En su conferencia matutina de ayer, el presidente Andrés Manuel López Obrador, acompañado por el director general de Pemex, Octavio Romero Oropeza, presentó varios ejemplos de lo ruinosas que han sido para México las actividades de algunos consorcios españoles en este país, particularmente en los ramos de energía e infraestructura, y resaltó que esas operaciones, jugosas para las empresas y devastadoras para las finanzas públicas y hasta para empresarios mexicanos, no habrían podido realizarse sin un entramado de corrupción cómplice –“un contubernio arriba, una promiscuidad económica-política”, dijo– que se instaló en los gobiernos de ambos países. Se refirió también a la relación bilateral que “ahora no es buena”, y a la posibilidad de “darnos un tiempo, una pausa” por lo que resta de este sexenio para normalizarla, aunque descartó la adopción de medidas formales como el retiro de embajadores.
El mandatario pidió a Romero Oropeza que aportara ejemplos de algunos de los contratos leoninos que causaron graves daños al erario y representaron grandes negocios para consorcios como Repsol e Iberdrola en los sexenios de Vicente Fox y Felipe Calderón, y recordó la opacidad, la arbitrariedad y la parcialidad en las que se desarrollaron licitaciones obtenidas en el de Enrique Peña Nieto por OHL para construir obras viales en el estado de México.
Es pertinente mencionar, para dar contexto a los señalamientos presidenciales, que desde los años noventa del siglo pasado, los abusos de firmas españolas en México y en el resto de Latinoamérica han sido posibles por la corrupción de autoridades locales, pero también por políticas intervencionistas impresentables por parte de las autoridades y de los medios peninsulares, en lo que ha sido llamado “la reconquista de América”; baste recordar, como ejemplo de esas actitudes, la férrea defensa de Felipe Calderón que unas y otros emprendieron tras la cuestionada elección presidencial de 2006 y el extenso intercambio de cargos y de favores que tuvo lugar entre el político michoacano y consorcios y gobernantes españoles; tan escandaloso llegó a ser tal intercambio que, tras el fin de su sexenio, Calderón fue premiado con un cargo importante en una filial de Iberdrola.

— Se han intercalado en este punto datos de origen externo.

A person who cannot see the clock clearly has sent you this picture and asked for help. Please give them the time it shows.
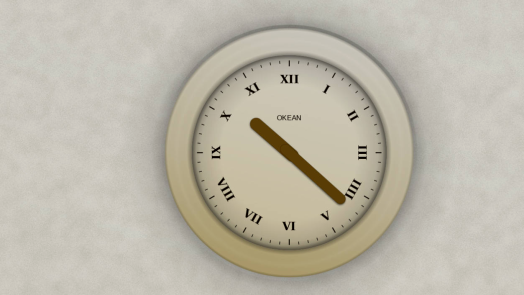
10:22
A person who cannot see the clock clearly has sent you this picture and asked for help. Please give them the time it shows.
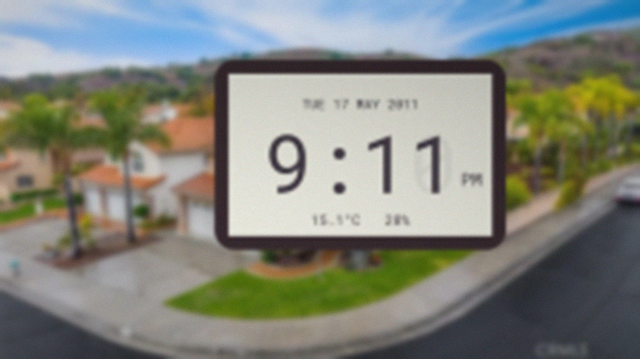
9:11
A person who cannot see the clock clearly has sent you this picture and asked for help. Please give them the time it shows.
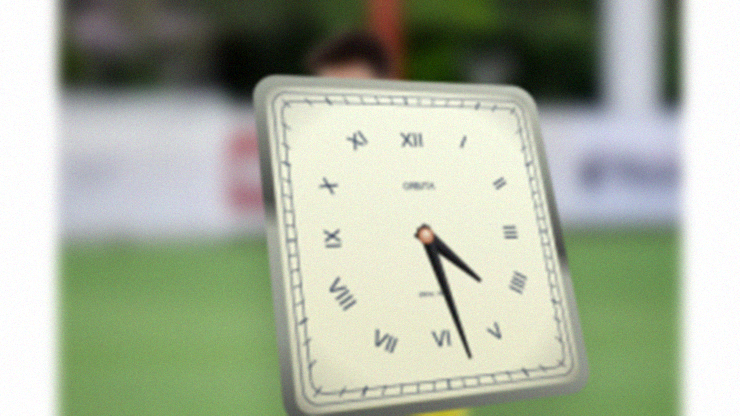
4:28
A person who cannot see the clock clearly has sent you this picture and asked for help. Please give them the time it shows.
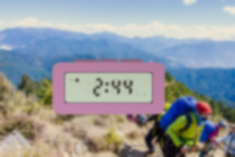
2:44
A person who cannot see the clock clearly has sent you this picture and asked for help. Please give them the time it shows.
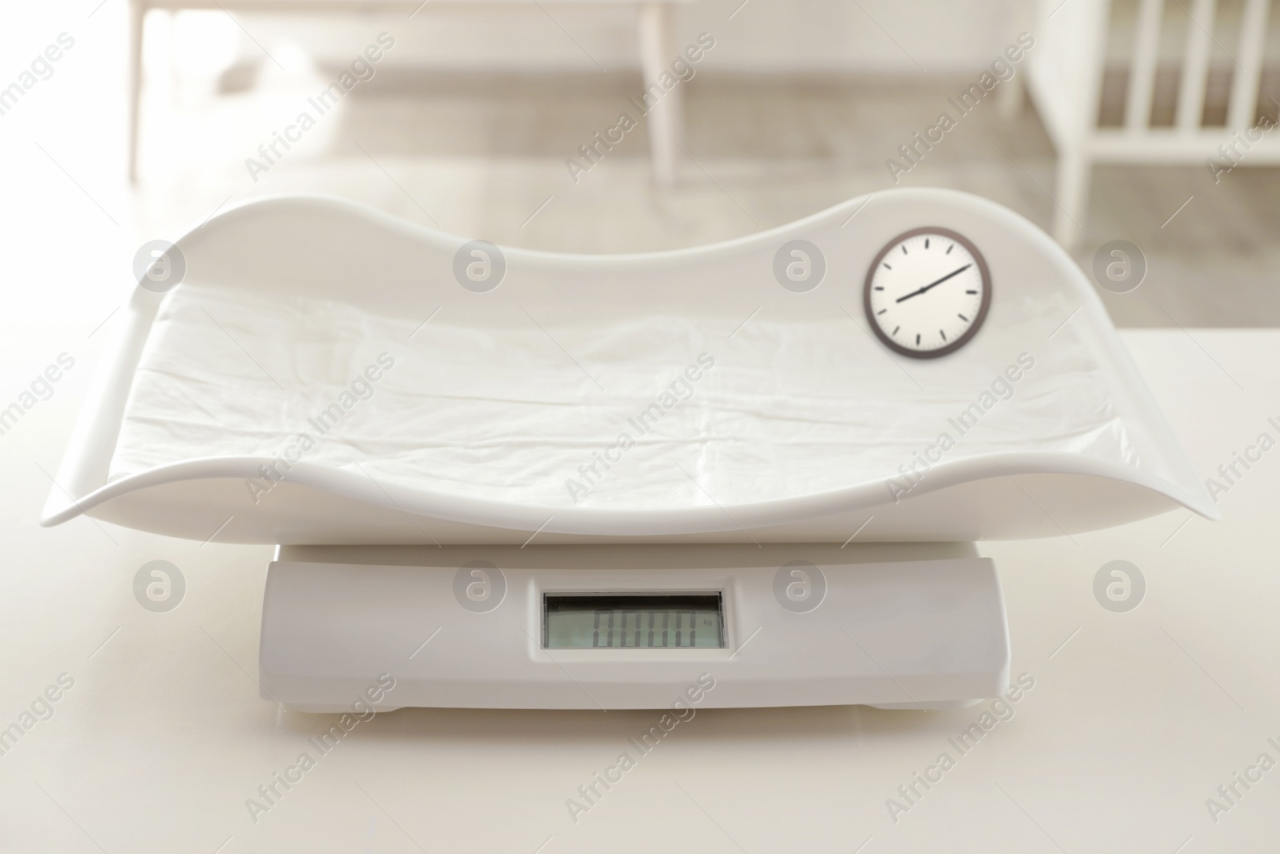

No debe omitirse que, en el curso de la Presidencia actual, las autoridades de Madrid han exhibido con frecuencia un trato arrogante y hasta grosero hacia el gobierno mexicano. Muestras de ello fueron la displicente respuesta española a la misiva en la que López Obrador propuso al rey de España que ambos estados se empeñaran en dar una vuelta definitiva a la página de la invasión de Mesoamérica y la destrucción de las culturas originarias mediante una solicitud de perdón a los descendientes de los conquistados: la carta ni siquiera mereció una respuesta del monarca; en cambio, se contestó por medio de un comunicado en el que el Ministerio de Exteriores rechazó la iniciativa “con toda firmeza”. Más recientemente, esa misma dependencia tardó un tiempo desusadamente largo –cinco meses– en dar el beneplácito al embajador mexicano propuesto, el ex gobernador priísta de Sinaloa Quirino Ordaz Coppel.
Con estos hechos en mente, resulta claro que López Obrador decidió enviar al gobierno de España –no al pueblo de ese país, cuyas virtudes fueron enfáticamente ensalzadas por el mandatario mexicano en la misma conferencia de ayer– un mensaje inequívoco de hartazgo por las actitudes prepotentes, injerencistas y abusivas que han caracterizado a autoridades y empresas españolas hacia México. No más que eso, pero no menos.